İstenenler:
1: Verilen metne göre Elazığ'da meydana gelen deprem kaç büyüklüğündeydi?
2: Verilen metinde BAK Kadıköy'ün afet bölgesinde yaptığı belirtilen işlerin hepsini sıralayın.
3: Verilen metindeki "Elazığ’da meydana gelen 6,8" sözlerinden "yaşadıklarını onlarından dinledik." sözlerine kadar uzanan bölümü aynen kopyalayın.

Verilen Metin:
------------------------------

Kadıköy’ün hayat kurtaran kadınları

Elazığ’da meydana gelen depremin ardından hemen harekete geçen ve yardıma koşan Kadıköy Belediyesi Arama ve Kurtarma Takımı’nda 5 kadın bulunuyordu. Hayat kurtarmak için tereddüt etmeden deprem bölgesine giden kadınlarla konuştuk

05 Mart 2020 - 12:21

Elazığ’da meydana gelen 6,8 büyüklüğündeki depremin ardından ülkenin her köşesinden afet bölgesine yardım ve destek eli uzatıldı. Kadıköy Belediyesi de anında hareket geçti, “Kadıköy Paylaşıyor” isimli yardım kampanyası düzenledi. Kadıköy Belediyesi Arama ve Kurtarma Takımı da (BAK Kadıköy) destek elini uzatmak için hemen yola çıktı. Kendilerini,12’si kadın 50 kişilik çekirdek bir aile olarak tanımlayan BAK Kadıköy, afet bölgesinde yıkılan binalarda bir ses ve soluk peşine düştü, depremzedelere yardım kolilerinin dağıtılmasında rol oynadı ve depremzedeler için çadır kurdu. Biz de afet bölgesine giden BAK Kadıköy ekibinin 5 kadın üyesi ile biraraya geldik ve afet bölgesinde yaşadıklarını onlarından dinledik.

------------------------------

Kayıt Alıntıları:
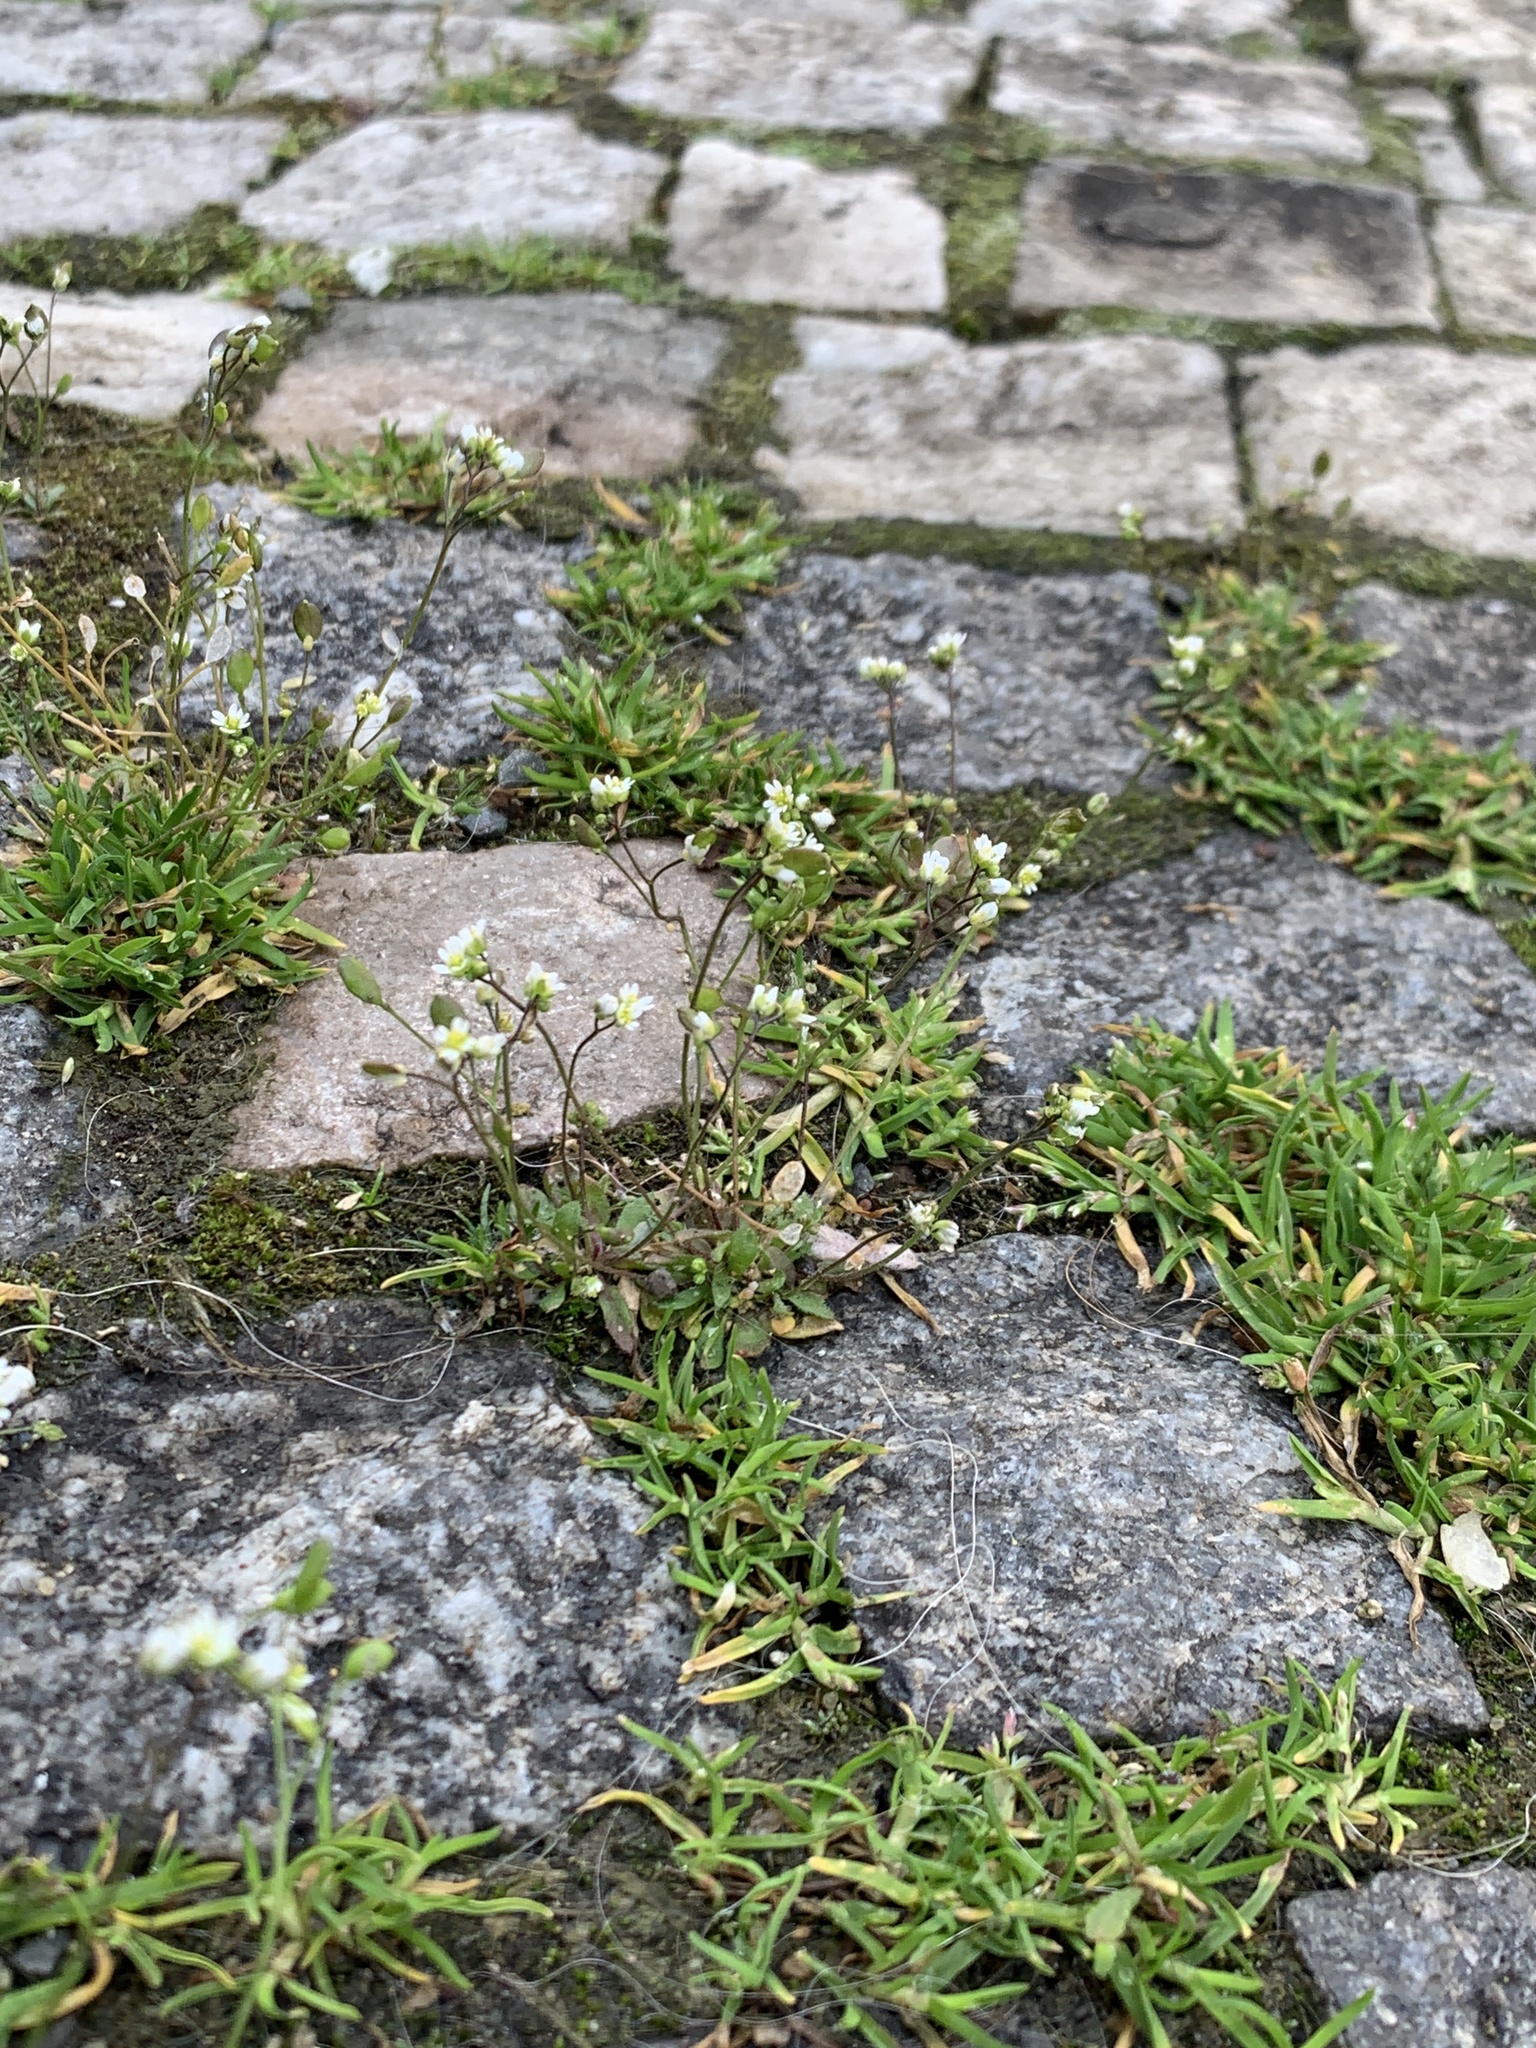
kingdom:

------------------------------

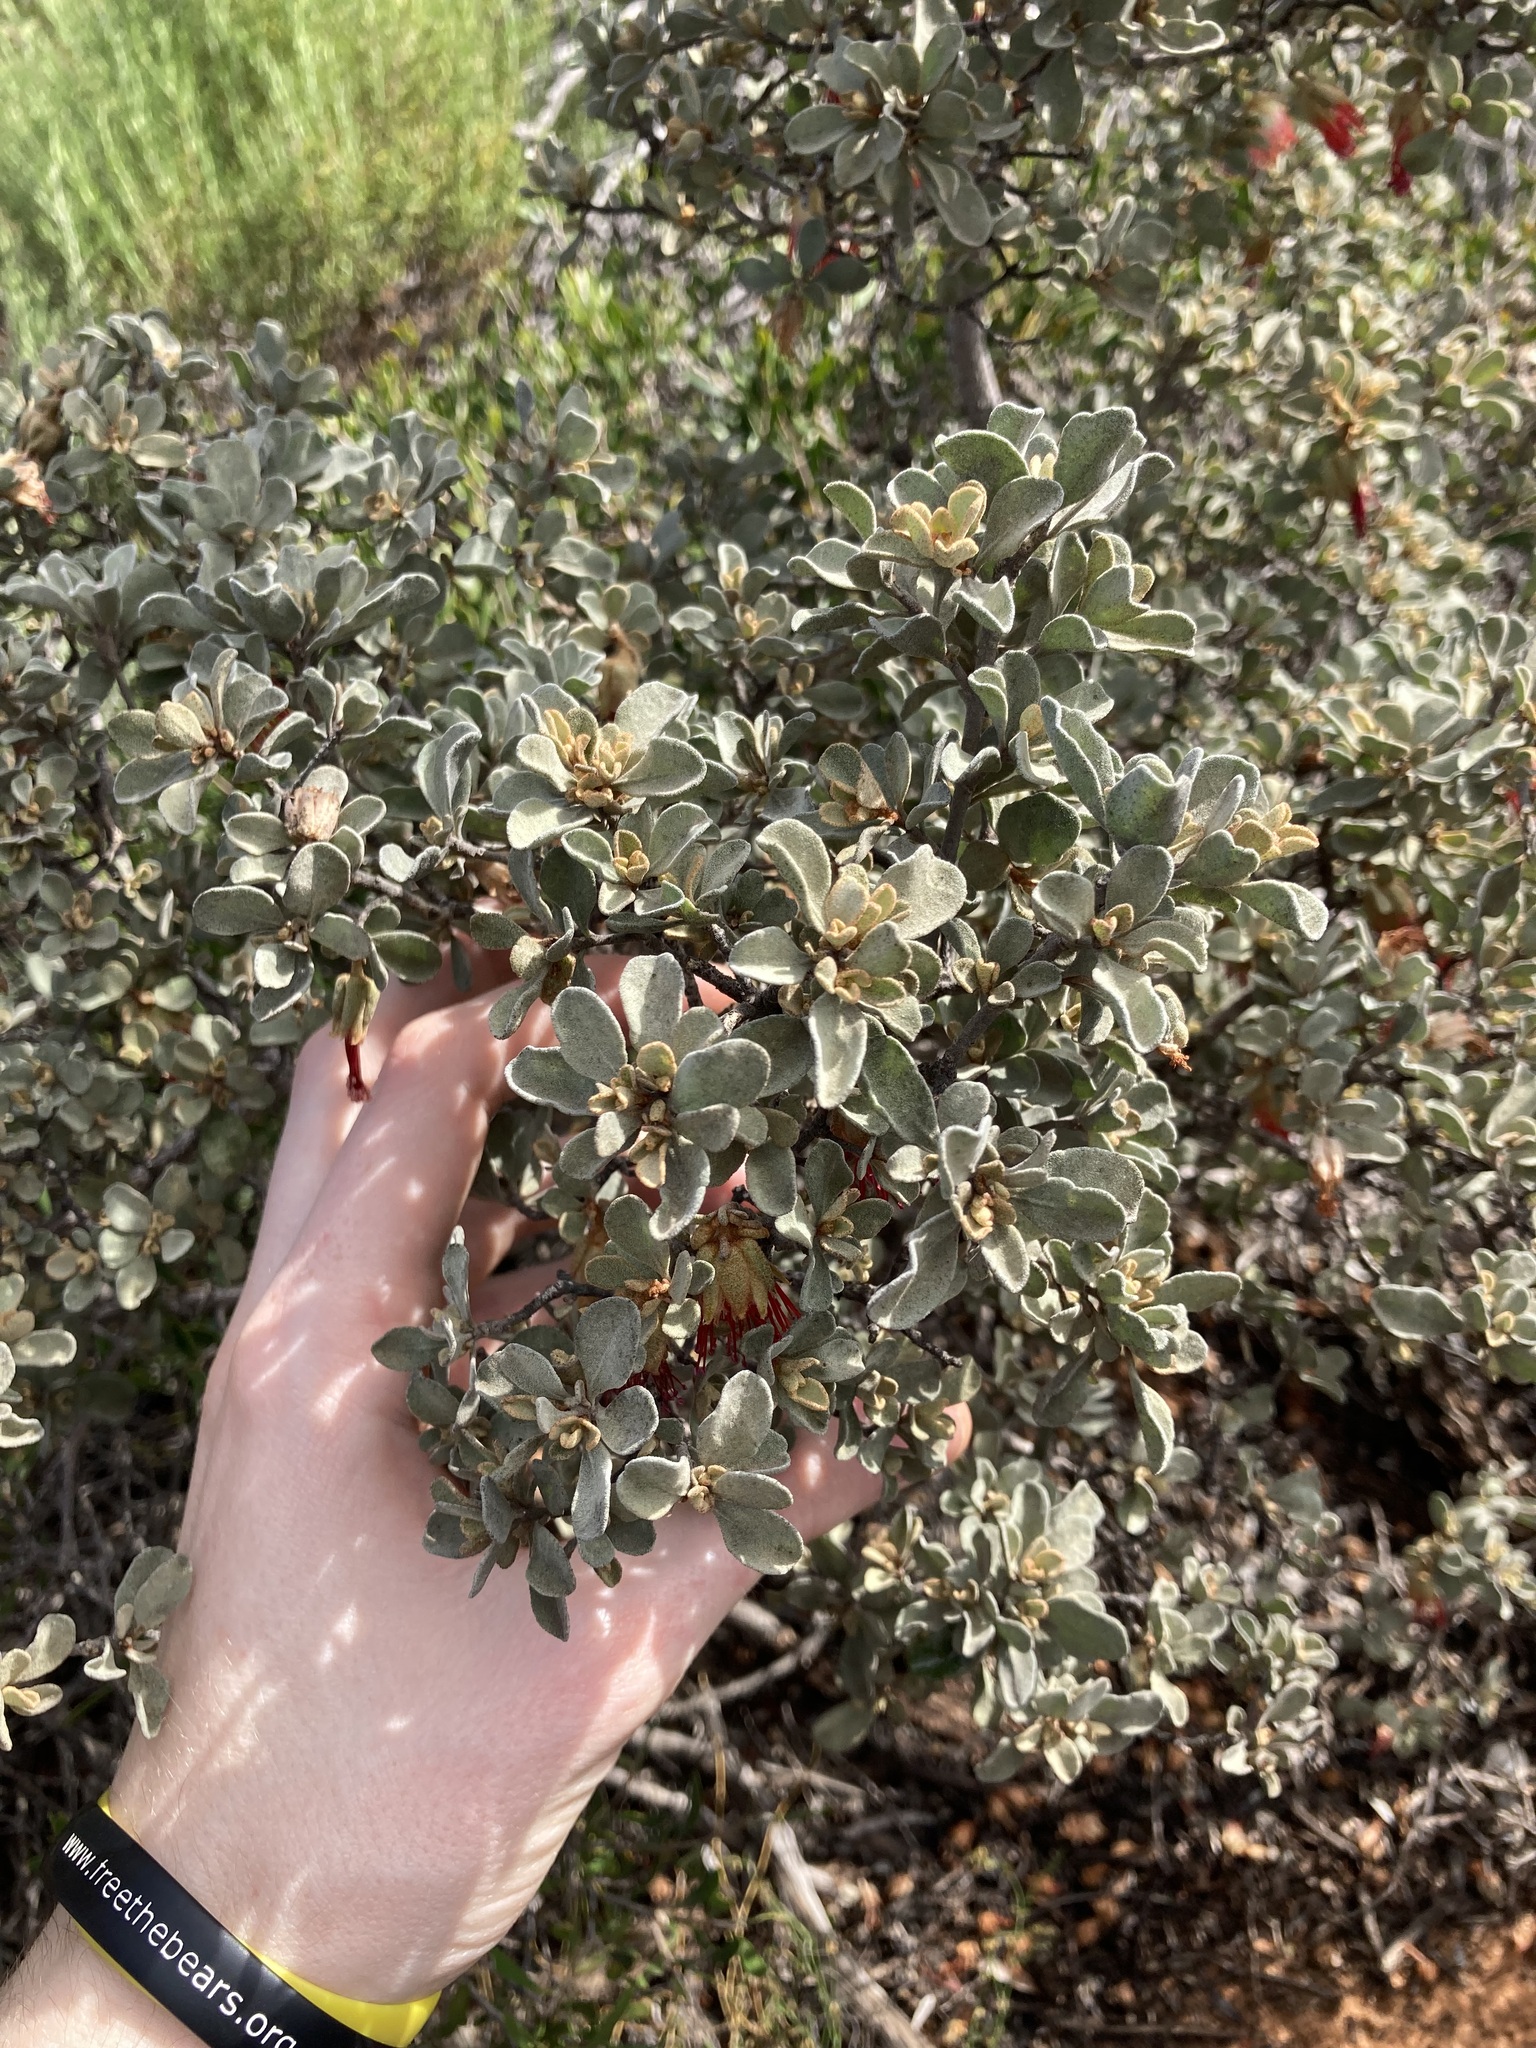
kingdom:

------------------------------

Yanıt Listesi:
1: 6,8 büyüklüğündeydi.

2:
- Yıkılan binalarda bir ses ve soluk peşine düştü.
- Depremzedelere yardım kolilerinin dağıtılmasında rol oynadı.
- Depremzedeler için çadır kurdu.

3:
Elazığ’da meydana gelen 6,8 büyüklüğündeki depremin ardından ülkenin her köşesinden afet bölgesine yardım ve destek eli uzatıldı. Kadıköy Belediyesi de anında hareket geçti, “Kadıköy Paylaşıyor” isimli yardım kampanyası düzenledi. Kadıköy Belediyesi Arama ve Kurtarma Takımı da (BAK Kadıköy) destek elini uzatmak için hemen yola çıktı. Kendilerini,12’si kadın 50 kişilik çekirdek bir aile olarak tanımlayan BAK Kadıköy, afet bölgesinde yıkılan binalarda bir ses ve soluk peşine düştü, depremzedelere yardım kolilerinin dağıtılmasında rol oynadı ve depremzedeler için çadır kurdu. Biz de afet bölgesine giden BAK Kadıköy ekibinin 5 kadın üyesi ile biraraya geldik ve afet bölgesinde yaşadıklarını onlarından dinledik.